Gatto Panceri visits the Magnificat
November 1st 2019
The Italian songwriter sings with the Yasmeen Choir
Thanks to an initiative supported by the ATS, the Association for the Holy Land, the Yasmeen Choir of the Magnificat had the honor to perform with the Italian songwriter and singer Gatto Panceri. A successful singer who has written songs for legendary artists of the Italian scene like Mina, Giorgia, and Fausto Leali, Panceri arrived in the Holy Land accompanied by a group of pilgrims and fans. Together they visited the sacred places of the Christian tradition and learned a bit more about the complex local reality. The visit to the Magnificat, in particular, turned into an occasion for the Italian artist to see an example of coexistence among the different communities living in Jerusalem. A visit that, according to the participants, partially corrected the monotonous image proposed by the media in which the Holy Land is described exclusively as a place of perennial conflicts. The Magnificat, in fact, is an institute where Christians of every denomination, Jews, and Muslims, study and work together: united by the passion for music and love for art, the students of the Magnificat and their professors are a model of peaceful cohabitation and an inspiration for anyone who cares about peace and tolerance.
The most important moment of Gatto Panceri's visit was certainly the concert held at the Immaculate Hall. In front of a large audience of Italians and Jerusalemites, Panceri, together with his musicians, presented some of the most famous pieces of his repertoire. The concert opened with two songs from the Yasmeen Choir conducted by Professor Giuliana Mettini.

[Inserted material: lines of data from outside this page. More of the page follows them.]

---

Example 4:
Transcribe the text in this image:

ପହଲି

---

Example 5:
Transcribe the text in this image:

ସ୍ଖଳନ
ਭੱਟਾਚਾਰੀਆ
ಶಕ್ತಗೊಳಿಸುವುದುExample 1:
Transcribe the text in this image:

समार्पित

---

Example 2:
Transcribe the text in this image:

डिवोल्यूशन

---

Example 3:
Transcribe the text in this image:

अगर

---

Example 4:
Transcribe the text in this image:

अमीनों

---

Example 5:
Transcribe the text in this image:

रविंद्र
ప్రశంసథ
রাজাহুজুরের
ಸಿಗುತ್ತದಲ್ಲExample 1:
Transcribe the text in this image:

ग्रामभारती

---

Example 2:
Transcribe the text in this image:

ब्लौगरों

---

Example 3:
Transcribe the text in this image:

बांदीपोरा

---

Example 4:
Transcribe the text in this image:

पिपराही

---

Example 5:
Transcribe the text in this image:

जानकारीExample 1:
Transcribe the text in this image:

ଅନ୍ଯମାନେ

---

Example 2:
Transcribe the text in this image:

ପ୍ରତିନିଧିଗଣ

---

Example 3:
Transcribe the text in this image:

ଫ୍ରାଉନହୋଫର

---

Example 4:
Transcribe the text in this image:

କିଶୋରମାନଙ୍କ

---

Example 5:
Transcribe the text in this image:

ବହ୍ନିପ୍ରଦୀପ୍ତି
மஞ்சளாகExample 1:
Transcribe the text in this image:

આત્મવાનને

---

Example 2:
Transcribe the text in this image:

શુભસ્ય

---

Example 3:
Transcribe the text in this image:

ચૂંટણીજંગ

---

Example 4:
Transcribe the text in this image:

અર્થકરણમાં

Then, together with Panceri, the choir sang Gioia (Joy), one of the most recent hits of the singer-songwriter in which he talks about the joy created by being together.

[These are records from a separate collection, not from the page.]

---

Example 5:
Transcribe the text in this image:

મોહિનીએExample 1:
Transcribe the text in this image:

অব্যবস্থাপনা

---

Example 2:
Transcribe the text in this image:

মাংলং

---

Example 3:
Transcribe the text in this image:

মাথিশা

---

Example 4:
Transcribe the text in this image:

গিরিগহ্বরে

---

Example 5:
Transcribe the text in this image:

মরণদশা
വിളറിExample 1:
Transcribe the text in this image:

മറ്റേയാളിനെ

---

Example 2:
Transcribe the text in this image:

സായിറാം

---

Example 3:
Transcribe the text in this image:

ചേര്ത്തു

Graduated from the Milan Conservatory, Gatto Panceri is sensitive to the theme of musical education: marked by an exchange of energy and emotions, the dialogue between the established artist and the young students of the Magnificat not only proves the universality of the musical language but celebrates the handing down of techniques and knowledge from generation to generation - an infinite song that accompanies the journey of man since the dawn of time.